Vacation mode. Yes, I’m still in vacation mode, even with being home from the beach for almost a week now. I can’t get my body to “come back to reality.” I guess the reason being, I started Ovidrel AKA trigger shot. Ouch! Scariest thing ever when your husband who is a construction laborer and not a nurse, thinks it’s humorous to “play nurse” while injecting a needle into my lower stomach! The shot causes fatigue and a whole lot of other symptoms I will avoid mentioning. I took a nap each day on vacation! I was so excited to have the chance to chill out and do whatever the heck I wanted! I must say, I had an awesome time with MY HUSBAND. Recently, going to the beach involves other people, which is no fun when you haven’t had a vacation alone with your hubby in over 5 years. I could go on and on, but I should probably stop and move on… Kill them with kindness and smile! Ok, enough.

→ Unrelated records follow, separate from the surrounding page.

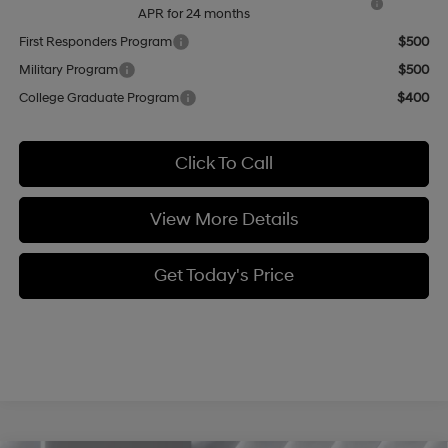
APR for 24 months
First Responders Program
$500
Military Program
$500
College Graduate Program
$400
Click To Call
View More Details
Get Today's Price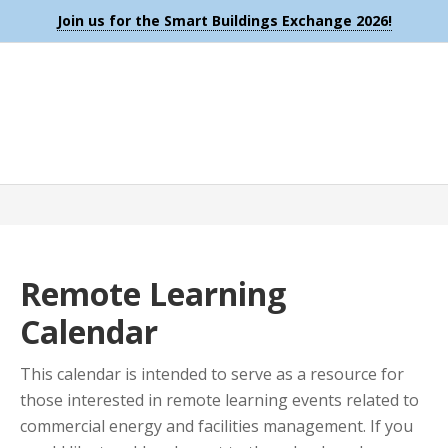
Join us for the Smart Buildings Exchange 2026!
Remote Learning
Calendar
This calendar is intended to serve as a resource for
those interested in remote learning events related to
commercial energy and facilities management. If you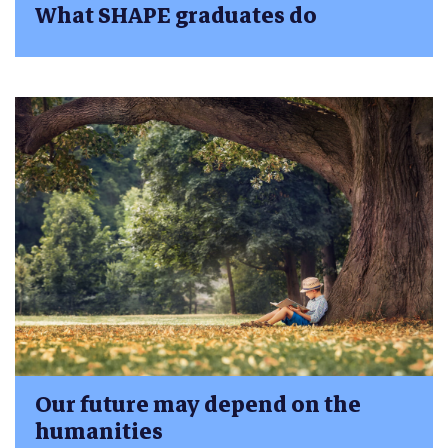
What SHAPE graduates do
Our future may depend on the
humanities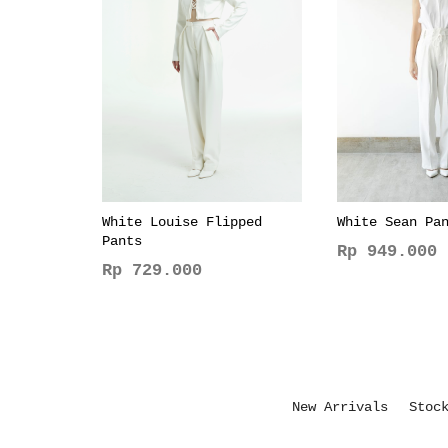
White Louise Flipped
White Sean Pa
Pants
Rp
949.000
Rp
729.000
This
This
product
product
has
has
multiple
multiple
variants.
variants.
The
New Arrivals
Stoc
The
options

Since treatments started, there hasn’t been a whole lot of “action” with visits to Shady Grove. I will make a trip next week to take a pregnancy test. Yes, you heard right, drive an hour to take a pregnancy test. I keep telling myself that it’s all going to be worth it in the end. God has a plan!

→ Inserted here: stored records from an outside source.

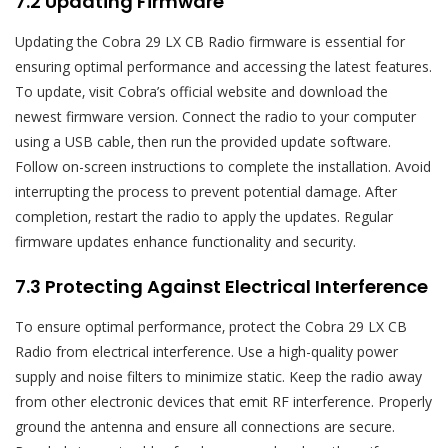
7.2 Updating Firmware
Updating the Cobra 29 LX CB Radio firmware is essential for
ensuring optimal performance and accessing the latest features.
To update‚ visit Cobra’s official website and download the
newest firmware version. Connect the radio to your computer
using a USB cable‚ then run the provided update software.
Follow on-screen instructions to complete the installation. Avoid
interrupting the process to prevent potential damage. After
completion‚ restart the radio to apply the updates. Regular
firmware updates enhance functionality and security.
7.3 Protecting Against Electrical Interference
To ensure optimal performance‚ protect the Cobra 29 LX CB
Radio from electrical interference. Use a high-quality power
supply and noise filters to minimize static. Keep the radio away
from other electronic devices that emit RF interference. Properly
ground the antenna and ensure all connections are secure.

I have been following a family who has 3 biological boys and within the past few weeks adopted a precious baby girl from the Philippines.  Mandy Rose, founder of House of Rose lifestyle blog and co-founder of Marriage More, has led me on my own journey to be a better spouse. I have been inspired through her blog, which isn’t about making your marriage perfect, but to strive for the best marriage possible. I’m sure you all know that there’s blogs upon blogs written about marriage, family, and life in general and these women either have the shittiest lifestyle (excuse my French), or the most glamourous lifestyle. Well, hate to break the news to you, that’s mostly for attention to get more viewers… Mandy is the most realistic, down to earth person I’ve ever met. Met? Well, I’ve never actually met her, but I feel as if she is my best friend, through reading her blogs and following her journey on Facebook. What inspires me the most, is how dedicated she is towards her family. Family is #1 in her book! I truly live vicariously through her. I honestly never thought of adoption being and option for Bill and I. How could I possibly love a child who is not biologically mine, as if they were my own?! After following Mandy’s journey, I can honestly say that adoption could be and option for us. The amount of children all over the world that are living in orphanages is unbelievable. They need our help! Mandy started a fund to be able to assist the orphanage by selling clothing with the logo “Mighty to Save – Zephaniah 3:17.” They have raised over $12,000 that has already been donated to Dorcas House Orphanage. Absolutely incredible!  Mandy posted a short film of the orphanage their daughter was in, which left me in tears. No questions asked, that I would consider adoption after watching this video. Be prepared to have your heartstrings tugged at! 
 

I would love to hear your stories of adoption. Feel free to leave a comment! Here's the House of Rose blog, so that you can follow along in the Rose journey too! You will truly feel inspired! 

“Love more. Worry less.” – My new daily motto! I may just need to start making shirts with it! Who’s interested!!??